Do you accept that there is a finite number of people that it's possible for the planet to sustain without greatly damaging other species and ecosystems? Would you mind saying what part of the world you live in?
I don't think its a strict matter of the number of kids a family has... its whether that family has the resources and abilities to raise that family without adding pressure on the natural systems of the world... Raising those kids, regardless of the number of them and instilling permacultural beliefs and practices within that family unit will enable sustainability to be a default of the process...
milifestyle, by resources and abilities, do you mean specifically permaculture principles and practices? I must say if so, i jumped to the wrong conclusion. Anyway, i would agree with you if that is the case but its a pipe dream. Or at least, its not going to happen for a very long time unless there is a sudden and massive shift to take up of permaculture by the population across the board. I cannot see any sign of this happening as yet. So, in light of that, until that massive shift happens, it does come down to the number of kids in a family. A western or well off family that is.
That's true form a collective perspective, but if I own 20 acres of land designed for sustainability and I estimate I can support 5 to 10 kids without impeding on the social system, that should be an individual choice... to say - children are bad for sustainability - is to put a cap on everyone... On the other hand, someone who has kids, one after the other simply to gain access to more welfare funding are creating a new generation of of future adults that will pull on resources, energy and a lifestyle as if they were in endless supply - directly the opposite of what a permaculture family or collective of families would focus on...

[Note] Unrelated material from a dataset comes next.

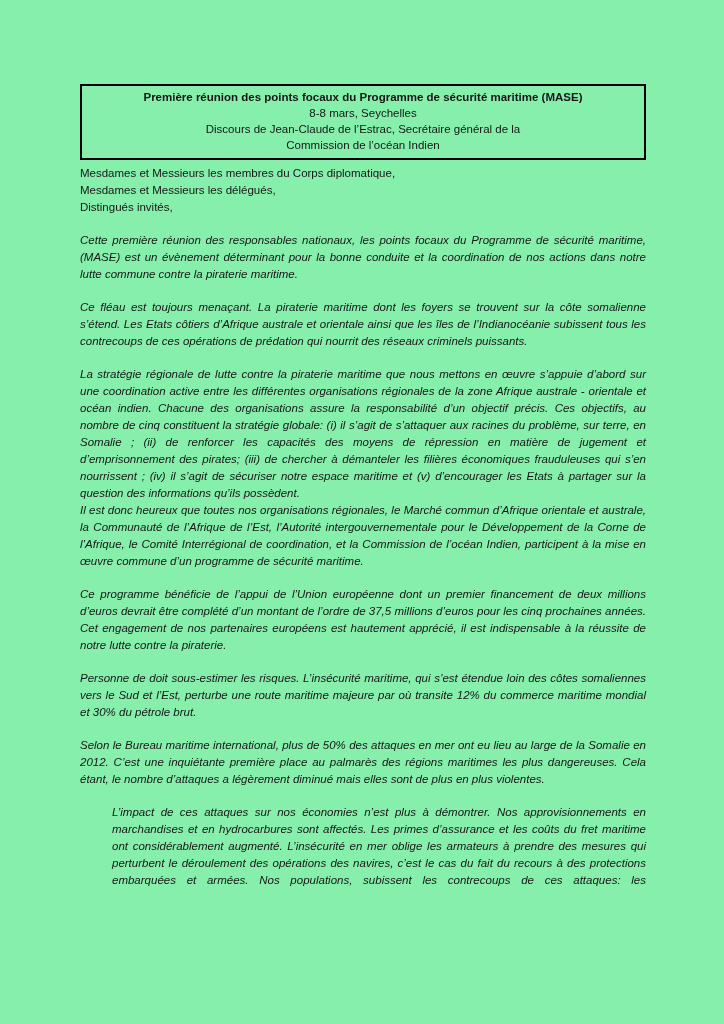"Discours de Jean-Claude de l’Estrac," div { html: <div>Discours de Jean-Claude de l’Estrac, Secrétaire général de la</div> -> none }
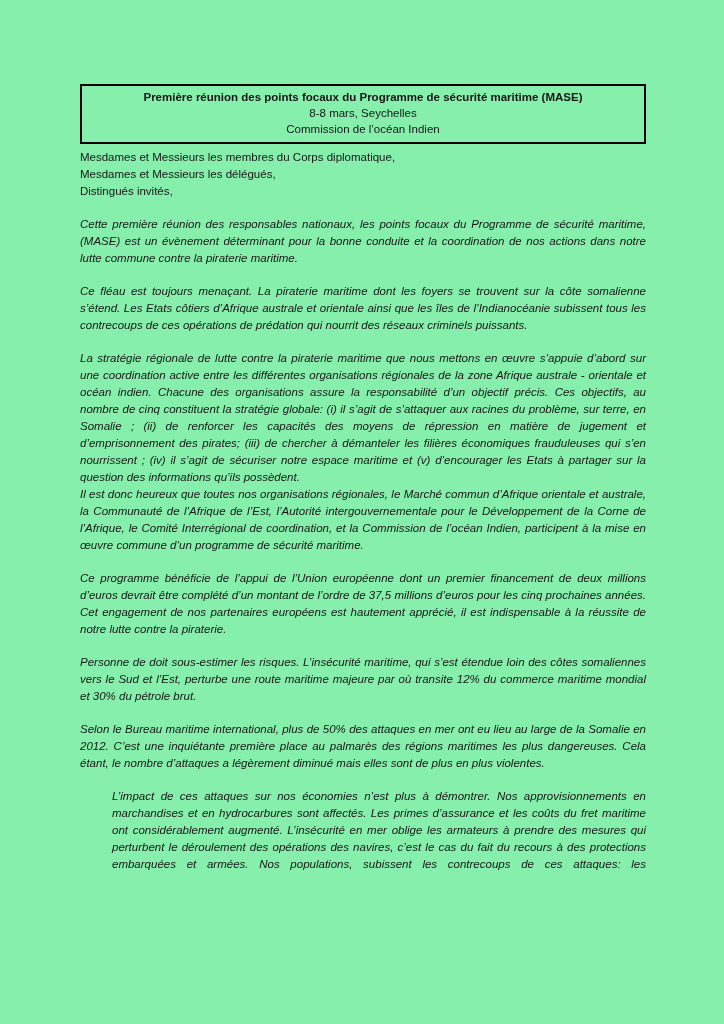"Mesdames et Messieurs les membres" div { text: membres -> actions }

Ah so you are alluding to people who have kids and rely on welfare to support them. As i understand it, this is not a major problem. Not many people actually do this. But i was also going to say, its all very well to bring your 10 kids up according to permaculture principles but there's no certainty that they will folllow those principles and live the life you have trained them for. Kids grow up to have thoughts an ideas of their own. You cannot guarantee or predict what they will do their lives. So i'd be inclined to take the cautious approach and stick to a couple. Also how does having kids "you can't afford" translate into being a problem for sustainability. This is not even about sustainability. The government will pay for them that's all. Its got nothing to do with the environment. Its just a bugbear of certain members of the community, like you for instance.